Shortly after Bull and Luisi's work, other research groups reported variants of the transformation with modification of substrates and/or conditions (Scheme 4B), for instance pyridinyl sulfides 4e (Reboul's group),^44,50S-perfluoroalkylated sulfides 4f (Reboul's group),⁵¹ thiophene-derived sulfides 4g (Bolm's group),⁴⁸ bicyclo[1.1.1]pentyl sulfides 4h (Bräse's group),⁵³ and β-thioglycosides 4i (Bull and Luisi's group).⁵⁴ Besides, sulfoximination of sulfides could be achieved to afford 4e under aqueous micellar conditions using the surfactant TPGS-750-M as an additive.⁴⁹

After the report of the direct sulfoximination of sulfides, a tandem NH-sulfoximination/C(sp²)–H amination of sulfides to give dibenzothiazines⁵² was developed by Chen and co-workers in 2018 (Scheme 5). Treatment of [1,1′-biaryl]-2-sulfides with PIDA and ammonium phosphate trihydrate afforded the NH- and O-transfer products NH-sulfoximines, which after intramolecular C(sp²)–H functionalization provided dibenzothiazines.^55,56 The variation of the substituents R¹ and R² gave the desired dibenzothiazine products 5a and 5b in high yield. A phenyl group on R³ (5c) significantly reduced the yield of the reaction to 45% yield. Heterocyclic dibenzothiazines such as 5d and 5e were also compatible with the reaction conditions. The authors proposed that the oxidation of the newly formed NH-sulfoximine 5f with PIDA gave 5g, which cyclized to give dibenzothiazine 5h (Scheme 5).

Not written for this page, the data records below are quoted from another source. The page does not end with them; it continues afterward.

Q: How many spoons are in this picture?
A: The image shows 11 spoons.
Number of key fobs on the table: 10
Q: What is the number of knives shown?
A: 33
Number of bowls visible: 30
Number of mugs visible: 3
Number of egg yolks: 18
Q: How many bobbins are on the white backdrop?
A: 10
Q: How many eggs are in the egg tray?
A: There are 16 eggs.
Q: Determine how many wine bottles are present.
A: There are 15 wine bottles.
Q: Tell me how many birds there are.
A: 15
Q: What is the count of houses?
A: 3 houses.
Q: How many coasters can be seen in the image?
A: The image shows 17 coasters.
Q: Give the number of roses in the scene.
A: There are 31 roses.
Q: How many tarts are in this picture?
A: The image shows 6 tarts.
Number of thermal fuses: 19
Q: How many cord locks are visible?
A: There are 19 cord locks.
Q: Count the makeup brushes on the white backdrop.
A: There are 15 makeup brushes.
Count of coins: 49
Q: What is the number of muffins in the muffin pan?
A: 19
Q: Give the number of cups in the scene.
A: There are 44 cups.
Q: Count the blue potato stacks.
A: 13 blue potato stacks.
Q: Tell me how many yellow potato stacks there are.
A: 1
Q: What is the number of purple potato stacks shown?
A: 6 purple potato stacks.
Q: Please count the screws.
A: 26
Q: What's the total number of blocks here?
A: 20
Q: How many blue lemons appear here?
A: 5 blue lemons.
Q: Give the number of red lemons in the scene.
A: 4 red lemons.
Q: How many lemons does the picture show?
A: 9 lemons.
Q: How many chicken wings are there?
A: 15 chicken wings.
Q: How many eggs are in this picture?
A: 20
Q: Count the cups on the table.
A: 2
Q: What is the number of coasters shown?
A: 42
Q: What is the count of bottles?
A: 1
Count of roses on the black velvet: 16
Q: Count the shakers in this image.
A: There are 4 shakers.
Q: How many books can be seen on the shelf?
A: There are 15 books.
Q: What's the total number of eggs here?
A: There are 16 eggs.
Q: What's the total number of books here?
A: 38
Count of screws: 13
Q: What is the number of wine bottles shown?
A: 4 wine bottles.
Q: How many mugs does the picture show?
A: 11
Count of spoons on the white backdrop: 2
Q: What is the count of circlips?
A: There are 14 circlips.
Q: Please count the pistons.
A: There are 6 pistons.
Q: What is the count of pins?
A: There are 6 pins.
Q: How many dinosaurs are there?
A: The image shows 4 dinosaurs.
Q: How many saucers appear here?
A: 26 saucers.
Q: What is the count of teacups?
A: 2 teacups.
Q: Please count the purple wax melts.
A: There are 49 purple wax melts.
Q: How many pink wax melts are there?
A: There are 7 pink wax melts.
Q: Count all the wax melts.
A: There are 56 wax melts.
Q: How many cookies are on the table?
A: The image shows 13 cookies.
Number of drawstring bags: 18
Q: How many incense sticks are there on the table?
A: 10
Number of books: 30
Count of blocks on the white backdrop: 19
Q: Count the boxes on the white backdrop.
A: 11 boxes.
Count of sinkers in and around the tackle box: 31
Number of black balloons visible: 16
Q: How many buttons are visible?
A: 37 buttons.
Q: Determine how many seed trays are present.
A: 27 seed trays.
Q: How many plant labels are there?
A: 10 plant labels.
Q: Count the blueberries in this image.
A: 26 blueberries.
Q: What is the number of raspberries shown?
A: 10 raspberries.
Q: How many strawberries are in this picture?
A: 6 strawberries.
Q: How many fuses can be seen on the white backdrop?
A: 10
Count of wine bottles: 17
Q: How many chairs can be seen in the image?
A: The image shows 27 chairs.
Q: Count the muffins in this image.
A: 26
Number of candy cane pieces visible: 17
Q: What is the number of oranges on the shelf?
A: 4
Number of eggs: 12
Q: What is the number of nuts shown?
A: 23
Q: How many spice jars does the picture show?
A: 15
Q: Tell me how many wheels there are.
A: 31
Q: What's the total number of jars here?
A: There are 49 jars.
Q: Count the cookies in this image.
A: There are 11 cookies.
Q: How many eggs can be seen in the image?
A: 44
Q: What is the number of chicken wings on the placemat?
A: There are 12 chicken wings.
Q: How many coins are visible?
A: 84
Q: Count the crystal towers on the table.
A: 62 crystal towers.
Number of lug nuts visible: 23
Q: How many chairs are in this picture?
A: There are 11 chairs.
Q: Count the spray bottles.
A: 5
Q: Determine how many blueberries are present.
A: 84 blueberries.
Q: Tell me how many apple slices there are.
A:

Scheme 5 Synthesis of dibenzothiazines from sulfides through tandem NH-sulfoximination/C(sp²)–H amination.⁵²

A mechanism of the one-pot synthesis of NH-sulfoximines from sulfides was suggested by Bull, Luisi, and co-workers (Scheme 6), based on direct nitrene NH-group transfer to sulfides and subsequent O-transfer from PIDA to afford sulfoximines⁴³ (Scheme 6A). Later, an investigation by Reboul and co-workers⁴⁴ revealed that iodonitrene could be generated when PIDA was reacted with either ammonium carbamate or ammonium carbonate (Scheme 6B). Although the sulfilimine 6a formed initially was short-lived and not detected, nucleophilic addition of methoxide or acetate to sulfilimines gave 6b and 6c, respectively, which could be detected by HRMS. The rate enhancement of the sulfoximination of S-perfluoroalkylated sulfides could be ascribed to the H-bonding between 2,2,2-trifluoroethanol (TFE) and the observed sulfanenitrile intermediate 6d (Scheme 6C). The attack of TFE on the acetate of 6d produced trifluoroethyl acetate. Acetyl group transfer from trifluoroethyl acetate to the reaction product NH-sulfoximines furnished N-Ac sulfoximines.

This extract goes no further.